Durban University of Technology (DUT) vice-chancellor Professor Thandwa Mthembu has defended the heavy security presence at the institution, saying staff and buildings must be protected.
“We are at a university where last year somebody from outside entered our [property] and killed one of our students. In February this year, a staff member had to have reconstructive surgery after a brick was hurled at her.”
Mthembu was speaking following a state of the university address in which he outlined future plans at the institution. The university has had increased security after several protests and incidents of criminality against students and staff.
Answering questions from the media, Mthembu said the DUT was trying to preserve its assets.
“I do not know what you expect from management at the university. We were never trained to be shields for bricks being thrown. You may think it is militarisation, but it is the best we can do under the circumstances. We do not want to see the burning of buildings.”
He said if there was a negative perception of action from university management, “then so be it”.
“If you want to blame us for protecting life and limb and buildings of the university, then so be it. I wish you were a vice-chancellor so you can tell me how to deal with that.”
Mthembu added the university had engaged students, but some demands were unrealistic.

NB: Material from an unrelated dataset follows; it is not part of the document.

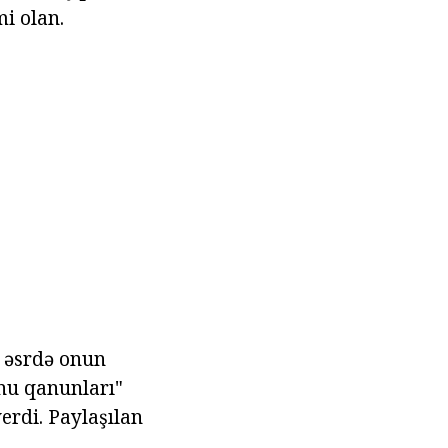
mi olan.
ü əsrdə onun
anu qanunları"
verdi. Paylaşılan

“Of course, we engage with our student leaders time and time again but there are things we cannot give in to. People continue to make demands that are impossible to meet. We cannot as a university deal with issues of student debt because the government has its own programme to assist students.”
He said many of the students’ demands had to be directed to the national government.
“We cannot address government issues. Those are not demands we can give in to.”
During his address, Mthembu had said for 2020, the DUT’s budget was R303m.
“[This is] to spend on student housing, deferred maintenance and other priority projects like improved access for differently abled people. We are determined to renovate all our university-owned residences by June 2020, with that process having started in October 2019 already.”
He called on students to bear with the institution while residences were being improved.
“I hope our students will bear with us as we make our residences state-of-the-art. Open House, a building that houses the SRC, some of our student services units and nursing education is being renovated at a cost of R34m,” said Mthembu.